Tampoco a mí me gusta que me corrijan, y menos todavía delante de terceros, ni de parte de extraños. Suelo disimularlo y a veces lo agradezco, si el corrector fue amable y no me hizo sentir muy regañado, pero hay un sedimento de incomodidad que sobrevive adentro, en esa zona tórrida del fuero interno donde nacen y crecen los complejos. Peor aún si el error se pasó de notorio, o si la corrección interesó la piel del amor más sincero, que es el propio. Corrige uno, de pronto, a la familia y los amigos cercanos, no muy frecuentemente para evitarse un pleito memorable. De otro modo, se aguanta y se calla. Nadie ha solicitado un corrector, la sabihondez no va con la diplomacia.

▶ Objetivo 1
Extraiga sin cambios las filas de los datos registrados, desde la primera de ellas hasta la fila que contiene "cyan hexagon: rotated", ambas incluidas.

Registros almacenados
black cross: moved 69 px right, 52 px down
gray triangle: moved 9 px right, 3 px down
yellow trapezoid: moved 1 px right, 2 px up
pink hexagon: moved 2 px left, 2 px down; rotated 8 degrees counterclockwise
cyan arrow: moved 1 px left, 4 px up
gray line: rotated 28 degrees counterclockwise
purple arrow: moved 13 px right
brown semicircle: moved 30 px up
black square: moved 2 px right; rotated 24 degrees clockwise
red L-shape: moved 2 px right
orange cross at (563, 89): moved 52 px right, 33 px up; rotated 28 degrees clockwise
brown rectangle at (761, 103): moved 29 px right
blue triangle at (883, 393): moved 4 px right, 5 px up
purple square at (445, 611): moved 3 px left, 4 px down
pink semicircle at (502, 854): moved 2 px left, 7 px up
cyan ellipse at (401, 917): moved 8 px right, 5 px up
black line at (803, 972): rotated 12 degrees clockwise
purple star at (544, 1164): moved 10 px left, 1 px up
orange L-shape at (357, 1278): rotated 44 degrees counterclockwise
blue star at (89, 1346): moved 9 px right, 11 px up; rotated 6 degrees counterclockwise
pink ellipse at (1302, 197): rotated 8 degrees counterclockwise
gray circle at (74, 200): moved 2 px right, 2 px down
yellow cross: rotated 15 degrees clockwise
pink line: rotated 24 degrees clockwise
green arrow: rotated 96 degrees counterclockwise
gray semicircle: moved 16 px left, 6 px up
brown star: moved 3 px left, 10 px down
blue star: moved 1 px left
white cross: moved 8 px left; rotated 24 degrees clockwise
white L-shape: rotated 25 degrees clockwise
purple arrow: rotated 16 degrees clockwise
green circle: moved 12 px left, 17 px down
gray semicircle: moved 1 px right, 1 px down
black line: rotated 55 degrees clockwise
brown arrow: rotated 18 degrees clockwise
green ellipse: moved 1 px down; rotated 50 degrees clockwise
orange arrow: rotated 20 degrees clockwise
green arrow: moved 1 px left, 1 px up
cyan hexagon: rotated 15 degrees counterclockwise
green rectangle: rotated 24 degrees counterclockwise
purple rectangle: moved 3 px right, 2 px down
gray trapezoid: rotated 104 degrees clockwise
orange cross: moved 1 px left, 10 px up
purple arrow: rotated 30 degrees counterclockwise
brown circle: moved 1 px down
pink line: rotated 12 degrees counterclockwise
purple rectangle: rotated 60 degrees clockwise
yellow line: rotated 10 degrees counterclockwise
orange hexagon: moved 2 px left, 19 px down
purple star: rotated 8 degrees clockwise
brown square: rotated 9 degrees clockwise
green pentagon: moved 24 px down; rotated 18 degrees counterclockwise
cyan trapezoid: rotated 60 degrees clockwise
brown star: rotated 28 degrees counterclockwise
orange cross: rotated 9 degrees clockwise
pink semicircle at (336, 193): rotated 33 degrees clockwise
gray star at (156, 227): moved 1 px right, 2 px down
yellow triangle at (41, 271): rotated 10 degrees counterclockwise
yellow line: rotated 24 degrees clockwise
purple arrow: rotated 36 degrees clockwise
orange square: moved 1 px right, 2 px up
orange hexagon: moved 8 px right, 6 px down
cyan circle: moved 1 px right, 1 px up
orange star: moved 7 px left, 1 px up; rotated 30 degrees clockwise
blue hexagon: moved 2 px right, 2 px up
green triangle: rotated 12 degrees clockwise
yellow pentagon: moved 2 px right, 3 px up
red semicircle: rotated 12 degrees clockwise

▶ Objetivo 2
Prolongue el texto sobre la incomodidad de ser corregido a partir de su última oración.

▶ Respuesta correcta 1
black cross: moved 69 px right, 52 px down
gray triangle: moved 9 px right, 3 px down
yellow trapezoid: moved 1 px right, 2 px up
pink hexagon: moved 2 px left, 2 px down; rotated 8 degrees counterclockwise
cyan arrow: moved 1 px left, 4 px up
gray line: rotated 28 degrees counterclockwise
purple arrow: moved 13 px right
brown semicircle: moved 30 px up
black square: moved 2 px right; rotated 24 degrees clockwise
red L-shape: moved 2 px right
orange cross at (563, 89): moved 52 px right, 33 px up; rotated 28 degrees clockwise
brown rectangle at (761, 103): moved 29 px right
blue triangle at (883, 393): moved 4 px right, 5 px up
purple square at (445, 611): moved 3 px left, 4 px down
pink semicircle at (502, 854): moved 2 px left, 7 px up
cyan ellipse at (401, 917): moved 8 px right, 5 px up
black line at (803, 972): rotated 12 degrees clockwise
purple star at (544, 1164): moved 10 px left, 1 px up
orange L-shape at (357, 1278): rotated 44 degrees counterclockwise
blue star at (89, 1346): moved 9 px right, 11 px up; rotated 6 degrees counterclockwise
pink ellipse at (1302, 197): rotated 8 degrees counterclockwise
gray circle at (74, 200): moved 2 px right, 2 px down
yellow cross: rotated 15 degrees clockwise
pink line: rotated 24 degrees clockwise
green arrow: rotated 96 degrees counterclockwise
gray semicircle: moved 16 px left, 6 px up
brown star: moved 3 px left, 10 px down
blue star: moved 1 px left
white cross: moved 8 px left; rotated 24 degrees clockwise
white L-shape: rotated 25 degrees clockwise
purple arrow: rotated 16 degrees clockwise
green circle: moved 12 px left, 17 px down
gray semicircle: moved 1 px right, 1 px down
black line: rotated 55 degrees clockwise
brown arrow: rotated 18 degrees clockwise
green ellipse: moved 1 px down; rotated 50 degrees clockwise
orange arrow: rotated 20 degrees clockwise
green arrow: moved 1 px left, 1 px up
cyan hexagon: rotated 15 degrees counterclockwise

▶ Respuesta correcta 2
No es fácil controlarlo, especialmente en los casos extremos, cuando el neobarbarismo le da a uno repelús y le escuece quedarse como si nada. ¿Cómo espera el empleado del banco que tome en serio sus ofertas y servicios, si de entrada me invita a “aperturar” una cuenta de cheques? “¿No basta con abrirla?”, le pregunto y me mira con la incomodidad desconcertada de quien reprime a tiempo la mentada de madre. Y al fin tiene razón, porque lo espeluznante no es que el promotor diga barbaridades, sino que sus iguales y superiores las repitan de oficio, con alguna elegancia dominguera que para colmo les enorgullece. Así se hablan entre ellos, así creen que conquistan la confianza del cliente.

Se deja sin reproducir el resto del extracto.